Extrait:
────────────────────────────────────────

Certains experts militaires estiment que la bataille globale du Qalamoun n’a pas encore débuté. On serait, encore, d’après eux, au stade d’une bataille de positions ou de prévention visant à repousser la menace qui pèse sur Baalbeck, Brital ou le sud et le sud-ouest vers Damas sur la route de Masnaa-Beyrouth… D’autres, en revanche, disent que la bataille a bel et bien commencé, même si elle est restée limitée au jurd de Brital et Assal el-Ward et ne s’est pas étendue au nord, parce que le Hezbollah n’a pas encore atteint la route qui relie Yabroud, à Rankous jusqu’à Zabadani, et que la poursuite de la bataille dans une région de 100 kilomètres de long et de 10 à 12 kilomètres de large, doit être assurée par un réseau routier. Or, le seul réseau se trouve sur les cimes de l’Anti-Liban, à savoir Yabroud-Rankous-Zabadani.
Le paysage se présente aujourd’hui comme suit: prise de contrôle par l’armée syrienne et le Hezbollah d’une série de collines stratégiques qui étaient sous la coupe des groupes armés. La poursuite des batailles déterminera le sens que prendront les développements. Bien que l’objectif du Hezbollah soit de venir à bout d’environ 4 000 combattants dans le jurd, il ne possède pas l’effectif quantitatif suffisant pour couvrir une aussi vaste région, sans oublier que l’occupation des collines stratégiques doit être accompagnée par le maintien de quelques unités aux postes pris aux terroristes pour les empêcher de les récupérer. Cette bataille pourrait donc durer des mois et se transformer en guerre d’usure pour les deux parties, parce que, primo, le terrain est rocailleux et que certaines montagnes s’élèvent à plus de 2 600 mètres d’altitude et, deuxio, à cause de l’inexistence de réseaux routiers pour le ravitaillement par camions…
Le front actuel
Parallèlement, toutes les données indiquent que l’Armée libanaise ne sera pas partie prenante dans une bataille qui ne la concerne pas et ne permettra pas qu’on l’attire au-delà des frontières, en territoire syrien. Sa seule préoccupation demeure la sauvegarde de la stabilité générale et la protection des frontières pour préserver le Liban des flammes syriennes.

────────────────────────────────────────

Données brutes:
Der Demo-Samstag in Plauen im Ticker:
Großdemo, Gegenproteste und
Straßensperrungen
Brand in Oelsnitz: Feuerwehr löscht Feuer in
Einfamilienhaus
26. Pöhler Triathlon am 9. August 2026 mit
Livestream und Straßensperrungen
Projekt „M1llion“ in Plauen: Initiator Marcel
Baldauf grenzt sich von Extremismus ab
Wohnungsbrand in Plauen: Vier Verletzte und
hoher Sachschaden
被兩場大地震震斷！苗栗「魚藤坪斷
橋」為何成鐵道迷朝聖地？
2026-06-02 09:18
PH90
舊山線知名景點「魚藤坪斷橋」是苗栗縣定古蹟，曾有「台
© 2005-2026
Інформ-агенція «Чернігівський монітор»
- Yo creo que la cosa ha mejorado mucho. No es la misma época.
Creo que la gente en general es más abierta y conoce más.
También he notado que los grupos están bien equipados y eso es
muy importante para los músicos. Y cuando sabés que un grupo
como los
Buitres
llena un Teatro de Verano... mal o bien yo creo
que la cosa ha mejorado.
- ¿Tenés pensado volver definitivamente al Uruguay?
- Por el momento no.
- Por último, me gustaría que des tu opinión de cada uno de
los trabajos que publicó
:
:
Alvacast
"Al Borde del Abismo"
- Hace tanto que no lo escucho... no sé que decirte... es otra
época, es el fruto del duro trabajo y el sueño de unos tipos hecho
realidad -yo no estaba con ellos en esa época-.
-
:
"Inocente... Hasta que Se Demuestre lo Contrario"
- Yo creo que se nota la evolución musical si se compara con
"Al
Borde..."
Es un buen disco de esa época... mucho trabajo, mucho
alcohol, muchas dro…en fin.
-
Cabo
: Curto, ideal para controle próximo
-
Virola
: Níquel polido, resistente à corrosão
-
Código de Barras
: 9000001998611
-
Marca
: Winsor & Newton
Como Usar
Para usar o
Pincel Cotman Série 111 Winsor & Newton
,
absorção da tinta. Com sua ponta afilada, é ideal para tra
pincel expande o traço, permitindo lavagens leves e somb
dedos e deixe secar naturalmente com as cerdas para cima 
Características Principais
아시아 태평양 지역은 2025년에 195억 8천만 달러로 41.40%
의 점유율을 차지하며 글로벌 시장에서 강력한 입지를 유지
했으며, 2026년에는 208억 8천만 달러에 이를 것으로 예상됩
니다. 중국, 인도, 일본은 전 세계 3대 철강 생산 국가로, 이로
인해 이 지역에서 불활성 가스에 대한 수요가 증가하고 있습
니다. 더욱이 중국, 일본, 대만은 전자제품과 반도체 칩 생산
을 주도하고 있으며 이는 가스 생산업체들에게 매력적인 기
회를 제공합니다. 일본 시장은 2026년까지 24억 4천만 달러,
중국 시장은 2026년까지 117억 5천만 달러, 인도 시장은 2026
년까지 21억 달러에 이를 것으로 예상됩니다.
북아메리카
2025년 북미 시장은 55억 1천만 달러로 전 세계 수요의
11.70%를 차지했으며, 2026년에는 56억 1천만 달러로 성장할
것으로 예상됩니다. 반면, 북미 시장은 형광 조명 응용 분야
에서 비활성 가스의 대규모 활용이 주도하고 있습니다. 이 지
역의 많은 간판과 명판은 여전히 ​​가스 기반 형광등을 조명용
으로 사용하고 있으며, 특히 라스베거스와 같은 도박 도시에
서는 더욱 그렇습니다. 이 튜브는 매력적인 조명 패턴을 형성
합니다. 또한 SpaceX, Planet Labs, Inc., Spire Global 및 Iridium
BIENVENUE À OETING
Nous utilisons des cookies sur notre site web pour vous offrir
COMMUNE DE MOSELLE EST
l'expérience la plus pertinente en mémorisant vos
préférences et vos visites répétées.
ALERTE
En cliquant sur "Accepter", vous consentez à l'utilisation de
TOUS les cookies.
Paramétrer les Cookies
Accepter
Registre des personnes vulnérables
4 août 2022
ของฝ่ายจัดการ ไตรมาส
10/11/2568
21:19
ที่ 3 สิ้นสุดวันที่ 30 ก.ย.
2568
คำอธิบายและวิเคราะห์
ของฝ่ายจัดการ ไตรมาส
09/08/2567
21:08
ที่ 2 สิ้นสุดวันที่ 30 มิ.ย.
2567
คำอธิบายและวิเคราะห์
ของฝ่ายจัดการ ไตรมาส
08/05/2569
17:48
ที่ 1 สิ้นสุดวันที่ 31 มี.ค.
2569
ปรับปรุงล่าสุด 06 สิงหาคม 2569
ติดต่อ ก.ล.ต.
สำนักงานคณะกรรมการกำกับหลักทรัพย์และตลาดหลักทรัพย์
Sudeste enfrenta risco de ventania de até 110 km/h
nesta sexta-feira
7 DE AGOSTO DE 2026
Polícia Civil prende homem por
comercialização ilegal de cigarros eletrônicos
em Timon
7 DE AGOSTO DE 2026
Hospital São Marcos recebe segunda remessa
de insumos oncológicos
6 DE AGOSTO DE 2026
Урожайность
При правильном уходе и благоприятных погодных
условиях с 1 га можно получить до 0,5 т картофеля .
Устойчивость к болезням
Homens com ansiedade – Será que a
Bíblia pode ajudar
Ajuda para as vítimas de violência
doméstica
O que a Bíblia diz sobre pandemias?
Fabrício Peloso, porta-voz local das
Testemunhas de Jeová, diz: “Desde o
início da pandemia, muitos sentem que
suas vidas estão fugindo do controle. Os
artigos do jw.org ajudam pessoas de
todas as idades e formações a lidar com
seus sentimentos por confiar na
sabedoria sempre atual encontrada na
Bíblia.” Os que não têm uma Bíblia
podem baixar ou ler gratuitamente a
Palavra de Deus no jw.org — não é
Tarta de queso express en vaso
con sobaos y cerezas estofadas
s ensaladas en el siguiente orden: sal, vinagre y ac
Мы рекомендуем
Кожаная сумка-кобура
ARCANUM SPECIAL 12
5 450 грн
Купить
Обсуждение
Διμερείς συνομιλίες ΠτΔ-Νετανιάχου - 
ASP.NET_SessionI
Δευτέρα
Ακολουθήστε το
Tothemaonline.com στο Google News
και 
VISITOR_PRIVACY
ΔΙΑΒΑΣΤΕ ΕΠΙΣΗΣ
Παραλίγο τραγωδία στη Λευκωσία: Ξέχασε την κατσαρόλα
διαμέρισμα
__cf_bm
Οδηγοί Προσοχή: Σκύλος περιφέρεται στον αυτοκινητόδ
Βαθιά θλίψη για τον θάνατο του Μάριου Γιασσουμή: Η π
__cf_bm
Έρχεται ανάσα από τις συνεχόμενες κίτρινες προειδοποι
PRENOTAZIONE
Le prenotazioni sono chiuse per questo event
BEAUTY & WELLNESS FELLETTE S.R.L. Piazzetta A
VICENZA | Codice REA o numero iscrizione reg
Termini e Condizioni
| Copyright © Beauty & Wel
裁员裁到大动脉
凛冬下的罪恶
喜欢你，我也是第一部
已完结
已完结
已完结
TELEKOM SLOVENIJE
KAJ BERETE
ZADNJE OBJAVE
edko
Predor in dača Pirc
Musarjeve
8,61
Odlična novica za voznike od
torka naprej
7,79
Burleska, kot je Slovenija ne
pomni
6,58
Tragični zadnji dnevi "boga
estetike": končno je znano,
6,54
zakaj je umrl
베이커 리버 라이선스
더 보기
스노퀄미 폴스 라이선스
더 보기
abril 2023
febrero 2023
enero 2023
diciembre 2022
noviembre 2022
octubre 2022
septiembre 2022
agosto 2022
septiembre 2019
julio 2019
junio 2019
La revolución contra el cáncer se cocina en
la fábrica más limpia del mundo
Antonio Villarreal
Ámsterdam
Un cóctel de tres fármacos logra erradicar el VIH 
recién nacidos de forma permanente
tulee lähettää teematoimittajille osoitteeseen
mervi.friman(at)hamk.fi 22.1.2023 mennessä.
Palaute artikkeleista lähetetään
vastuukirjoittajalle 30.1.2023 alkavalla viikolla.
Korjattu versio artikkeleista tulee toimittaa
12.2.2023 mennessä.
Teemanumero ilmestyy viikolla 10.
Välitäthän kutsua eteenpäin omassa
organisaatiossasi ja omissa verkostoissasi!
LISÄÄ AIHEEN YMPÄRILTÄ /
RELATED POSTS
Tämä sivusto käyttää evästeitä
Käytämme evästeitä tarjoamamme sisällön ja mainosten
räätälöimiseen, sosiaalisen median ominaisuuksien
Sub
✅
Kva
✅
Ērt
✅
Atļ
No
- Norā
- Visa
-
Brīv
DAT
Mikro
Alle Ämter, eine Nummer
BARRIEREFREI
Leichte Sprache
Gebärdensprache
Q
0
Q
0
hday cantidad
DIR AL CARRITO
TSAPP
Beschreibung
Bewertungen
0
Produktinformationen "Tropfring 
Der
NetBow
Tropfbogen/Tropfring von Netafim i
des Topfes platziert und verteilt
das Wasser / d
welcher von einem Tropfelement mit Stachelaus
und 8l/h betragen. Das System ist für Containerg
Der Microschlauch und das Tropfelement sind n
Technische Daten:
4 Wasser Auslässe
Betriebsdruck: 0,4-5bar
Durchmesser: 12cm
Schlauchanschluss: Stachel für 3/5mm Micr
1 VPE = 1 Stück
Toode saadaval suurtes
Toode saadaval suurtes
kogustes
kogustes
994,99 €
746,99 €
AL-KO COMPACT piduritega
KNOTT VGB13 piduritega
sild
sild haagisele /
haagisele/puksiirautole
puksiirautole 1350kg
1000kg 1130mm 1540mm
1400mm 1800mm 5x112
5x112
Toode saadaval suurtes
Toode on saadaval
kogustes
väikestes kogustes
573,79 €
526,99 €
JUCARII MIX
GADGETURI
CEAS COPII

────────────────────────────────────────

Objectif de l'exercice: D'après l'extrait sur la bataille du Qalamoun, combien de combattants le Hezbollah a-t-il pour objectif de vaincre dans le jurd ?

Réponse attendue: Environ 4 000 combattants.